" 10 Aralık 2014 Dünya İnsan Hakları Günü "
İnsanlık tarihinin yaşadığı tüm acıların imbiğinden damıtılmasından elde edilen evrensel değerlerin bir metin haline getirildiği İnsan Hakları Evrensel Bildirgesi’nin kabul edilişinin 66. yılındayız.
İnsanın doğuştan sahip olduğu hakların ayrımsız herkese tanınması ve yaşam bulması için insanlık ailesi bir onur mücadelesi yürütüyor. Ne yazık ki Türkiye ve Dünya için bu yılda da insan hakları ve demokrasi açısından durum iç açıcı değil.
İlimizin ve Ülkemizin bulunduğu bölgemizde yaşanan savaş koşulları ve olağanüstü koşullar, insanlığın ortak değerlerinin doğrudan ve toptan ihlaline yol açıyor.
Türkiye’de demokrasinin geliştirilmesi, insan haklarının korunması, hukukun üstünlüğü alanında geriye gidişe doğru sürüklenmekteyiz.
İnsan Hakları Haftasından hemen önce Antalya’da toplanan 19. Milli Eğitim Şurasında “İlkokullarda insan hakları, yurttaşlık ve demokrasi dersinin müfredattan kaldırılabileceği tavsiye edilebiliyor. Bu adım bile insan hakları karnesi zayıf olan ülkemizin insan hakları olgusuna bakışını anlatmaya yeterli.
İnsan hakları standartlarının yükseltilmesini beklerken yine aynı hafta TBMM’den geçen yargı paketi ile hukuk devletinden kanun devletine/polis devletine doğru bir geri adımı kaygı ile izlemekteyiz.
Yeni yargı paketi ile idari makamlara yargı yetkisi tanınmasına mı, yargı makamlarına haber dahi verilmeksizin 24 saate kadar gözaltı yetkisi tanınmasına mı, aramalarda somut delile dayalı kuvvetli şüphe unsuru yerine makul şüphe gibi bir yetkiye mi kaygılanalım. Bu uygulamalar insan hakları değerlerine tamamen terstir ve bir geriye gidişi ifade etmektedir.
Soma’da, Ermenek’te yaşanan insanlık dramının yakın tanıklarıyız. Hâlâ, milyonlarca kişi sosyal güvenceden yoksun, eğitim ve sağlık hizmetlerinden uzak yaşıyor. Kişilere, kendisini ve ailesini insan onuruna uygun şekilde yaşatacak gelir olanağı sunmadan; sağlık ve eğitim hizmetleri vermeden; sağlıklı konutlarda yaşamasını; sağlıklı içme suyuna sahip olmasını; kendisi, ailesi, çocukları için, kültürel, sanatsal, sportif etkinlikleri gerçekleştirme olanağı sağlamadan; sayıları 12 milyonun üzerinde olan engellilere insan onuruna uygun uygulama sağlamadan, kadınlara eşit olanak sağlamadan, ayrımcı muameleye tabi tutmadan, çocukları korumadan, haklarına saygı göstermeden, toplumda insan haklarının sağlandığı söylenemez.

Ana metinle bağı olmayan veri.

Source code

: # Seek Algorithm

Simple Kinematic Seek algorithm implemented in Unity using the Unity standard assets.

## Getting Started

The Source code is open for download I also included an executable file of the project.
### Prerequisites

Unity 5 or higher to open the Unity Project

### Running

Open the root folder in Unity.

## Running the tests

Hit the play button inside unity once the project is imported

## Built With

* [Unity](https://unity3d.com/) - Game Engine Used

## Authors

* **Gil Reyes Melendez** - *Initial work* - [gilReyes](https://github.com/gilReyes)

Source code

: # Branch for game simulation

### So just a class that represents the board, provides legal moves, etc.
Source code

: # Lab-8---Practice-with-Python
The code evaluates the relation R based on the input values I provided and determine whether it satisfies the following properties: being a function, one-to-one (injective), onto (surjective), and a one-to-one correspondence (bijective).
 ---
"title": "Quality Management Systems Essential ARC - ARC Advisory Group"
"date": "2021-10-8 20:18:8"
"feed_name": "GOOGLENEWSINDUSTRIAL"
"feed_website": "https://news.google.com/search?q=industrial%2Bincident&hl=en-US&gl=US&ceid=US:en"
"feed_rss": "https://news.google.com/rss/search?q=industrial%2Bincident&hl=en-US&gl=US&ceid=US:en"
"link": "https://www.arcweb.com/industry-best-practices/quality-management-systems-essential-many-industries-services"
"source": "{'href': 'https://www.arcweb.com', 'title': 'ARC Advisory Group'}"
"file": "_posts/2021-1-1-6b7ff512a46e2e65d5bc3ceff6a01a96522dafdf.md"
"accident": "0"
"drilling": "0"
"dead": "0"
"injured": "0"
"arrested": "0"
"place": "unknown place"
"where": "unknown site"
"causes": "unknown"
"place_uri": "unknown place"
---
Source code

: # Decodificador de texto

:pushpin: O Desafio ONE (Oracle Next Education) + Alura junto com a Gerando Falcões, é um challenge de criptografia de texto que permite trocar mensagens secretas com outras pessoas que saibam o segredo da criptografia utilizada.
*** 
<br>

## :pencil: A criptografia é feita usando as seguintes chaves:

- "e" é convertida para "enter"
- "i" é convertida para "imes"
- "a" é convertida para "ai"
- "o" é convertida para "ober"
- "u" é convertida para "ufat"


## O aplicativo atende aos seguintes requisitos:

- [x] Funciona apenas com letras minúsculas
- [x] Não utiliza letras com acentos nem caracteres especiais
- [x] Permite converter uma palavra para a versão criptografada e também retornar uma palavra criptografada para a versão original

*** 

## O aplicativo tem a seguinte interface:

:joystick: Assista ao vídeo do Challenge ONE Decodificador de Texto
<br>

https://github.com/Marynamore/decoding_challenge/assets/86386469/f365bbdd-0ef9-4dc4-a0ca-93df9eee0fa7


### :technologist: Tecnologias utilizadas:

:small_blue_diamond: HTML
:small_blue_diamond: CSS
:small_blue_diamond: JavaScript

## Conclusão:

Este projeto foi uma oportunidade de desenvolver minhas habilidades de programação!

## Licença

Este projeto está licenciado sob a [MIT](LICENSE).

Her günün anlamının boşaltıldığı bir süreçten geçmekteyiz. Türkiye; siyasi iktidarın kendine aykırı her unsuru bertaraf ettiği, farklı olana hayat hakkı tanınmayan, ayrıştırmacılığın ve ayrımcılığın körüklendiği bir ameliyat masası olmaktan çıkmalıdır. Türkiye bir tercih noktasında olmak durumundadır. Türkiye, insanın insan gibi değer gördüğü haklar ve özgürlükler ülkesi mi olacaktır? Yoksa Türkiye herkesin hayatının denetime alındığı, farklı düşünenlerin kendini bulmadığı bir polis devleti mi olacaktır?
Biz artık insanın insan olmasından kaynaklanan değerlerin özümsendiği bir ülkede yaşamak istiyoruz. İl olarak da, ülke olarak da tüm farklılıklarımızla bir arada olabilmeyi başarabilmiş olan bir kentte ve ülkede yaşamak istiyoruz. Herkesin farklı ama herkesin tüm farklılıklarıyla eşit olduğu bir ülke istiyoruz.
Her hak ihlalinin yakın takipçisi olacağız. İnsanın hakları ile insan olduğu gerçeğinin farkında olarak; özgürlük, eşitlik, adalet ve kardeşlik değerlerinin; insan haklarının özümsendiği bir Dünya ve Türkiye özlemiyle İnsan Hakları Gününü kutlarız.